Johnny Cash And June Carter – Live Recordings From The Louisiana Hayride
In the wake of the deaths of Johnny and June Carter Cash, it’s inevitable that history examine and re-examine their lives and careers. To many new to the couple, their most recent, critically acclaimed work defines them.
In John’s case, it’s the Rick Rubin-produced American Recordings albums that continued despite his failing health. In June’s, it would be her two final albums, Press On and Wildwood Flower. Gripping, moving and heroic, those recordings merited the considerable acclaim they received. They serve as the final testaments of two uncommon individuals who gave their lives to their craft, whose indomitable spirits could not — indeed, would not — yield to the restraints and indignities of failing health.
Cash’s Sun material is available on numerous repackages. Sony Legacy generated an extensive series of Cash reissues for his 70th birthday in 2002. Bear Family reissued some of June’s Columbia material, as well as her duets with Cash. The rub: Will fans just discovering the couple get the entire picture, or will they appreciate them mainly through those poignant, autumnal recordings?
These two monaural collections of Cash and Carter airchecks, which were in preparation before their deaths, are a welcome remedy to such tunnel vision, reflecting the pre-marriage ’50s and ’60s Cash and Carter (separately and together) onstage at Shreveport’s legendary Louisiana Hayride. Called the Cradle of the Stars in its prime, the Hayride was, more accurately, the Grand Ole Opry’s farm club.
While annotator Paul Kingsbury overstates his case in declaring that Cash “may have the single most recognizable voice in American music” (Sinatra, Louis Armstrong, Elvis, Dolly and Dylan partisans might dissent), this collection presents Cash making history, beginning with a 1955 Hayride performance of “Hey Porter” from about the time Sam Phillips released the Sun single.
It establishes that Cash had the ability to mesmerize a crowd over a decade before Columbia producer Bob Johnston turned the tapes on at Folsom Prison in 1967. Whether natural or (in the early ’60s) pill-inspired, Cash’s charismatic energy blasts through every performance here, enhanced by Luther Perkins’ electric guitar minimalism, bassist Marshall Grant’s animated string-slapping and, after 1958, Fluke Holland’s no-nonsense percussion.

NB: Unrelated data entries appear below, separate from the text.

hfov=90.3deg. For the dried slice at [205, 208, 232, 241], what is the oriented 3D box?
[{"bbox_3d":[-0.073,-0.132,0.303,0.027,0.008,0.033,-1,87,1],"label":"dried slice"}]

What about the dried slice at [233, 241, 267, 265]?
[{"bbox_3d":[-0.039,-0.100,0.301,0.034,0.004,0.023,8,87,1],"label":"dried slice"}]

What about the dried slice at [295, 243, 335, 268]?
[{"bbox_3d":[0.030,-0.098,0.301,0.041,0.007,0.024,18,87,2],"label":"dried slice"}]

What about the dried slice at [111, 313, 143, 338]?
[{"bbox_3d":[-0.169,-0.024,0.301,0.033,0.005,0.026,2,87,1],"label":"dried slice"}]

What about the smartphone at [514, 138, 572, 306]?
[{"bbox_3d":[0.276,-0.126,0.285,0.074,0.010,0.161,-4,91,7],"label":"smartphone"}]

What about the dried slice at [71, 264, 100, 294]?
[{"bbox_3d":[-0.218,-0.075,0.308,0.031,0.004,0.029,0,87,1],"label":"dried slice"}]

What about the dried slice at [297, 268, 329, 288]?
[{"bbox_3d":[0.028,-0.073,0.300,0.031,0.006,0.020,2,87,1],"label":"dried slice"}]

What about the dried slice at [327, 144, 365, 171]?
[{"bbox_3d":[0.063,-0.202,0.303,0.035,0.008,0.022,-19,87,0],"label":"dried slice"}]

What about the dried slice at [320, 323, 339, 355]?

These sixteen performances also dash any misconceptions that Cash was a true rockabilly or ever claimed to be. Though he had the ferocity and the style, he never veered into rock territory, even on “Hey Porter” or “Luther Played The Boogie”. Given the Sun material’s elemental nature and the Tennessee Two’s rudimentary accompaniment, differences in studio and live performances are often negligible. Nonetheless, a couple performances, most notably a 1962 “Big River”, has a relentless urgency rivaling the 1958 hit single.
It’s safe to say that many unaware of June’s career only learned of her comedic and acting experience by reading her obituary. Even in the pre-Cash years working with her mother Maybelle and her sisters Helen and Anita, June had her own recording career for RCA, Liberty and Columbia. Her vivacious comedic persona, loopier and edgier than Minnie Pearl’s, is sure to surprise those hearing it for the first time.
Applying her spunkiness to Chuck Berry’s “Thirty Days”, one of his most country numbers (aside from “Maybelline”), she integrates it into her routine. On Carter Family standards “Bury Me Under The Weeping Willow” and “Wildwood Flower”, she’s entertaining, if a bit ragged.
A guileless delivery of the gospel tune “When No One Stands Alone” suggests the more pious (if still zany) June of later years. She self-deprecatingly introduces her 1955 ballad “He Don’t Love Me Anymore” as “#2 on Columbia’s best seller list — from the bottom,” and it’s obvious why the single stiffed: The song was utterly unsuitable to her.
Two 1962 performances came just weeks after she and the Carters joined Cash’s show: a loony “John Henry” and “The Heel”. One of June’s solo novelties for Liberty, this comes off as a truly eccentric sample of white rap. The final tracks, from 1965, feature she and Cash together, an entirely fitting end to the collection. Having mastered Dylan’s “It Ain’t Me Babe” (their version was a hit single in ’64), they tackle “Ballad of A Teenage Queen” and, aided by the Statler Brothers, render one of Cash’s worst Sun efforts listenable.
Were John and June living, these performances would still be revelatory. With more Hayride reissues hopefully to come, they leave one anxious to hear what gems still await.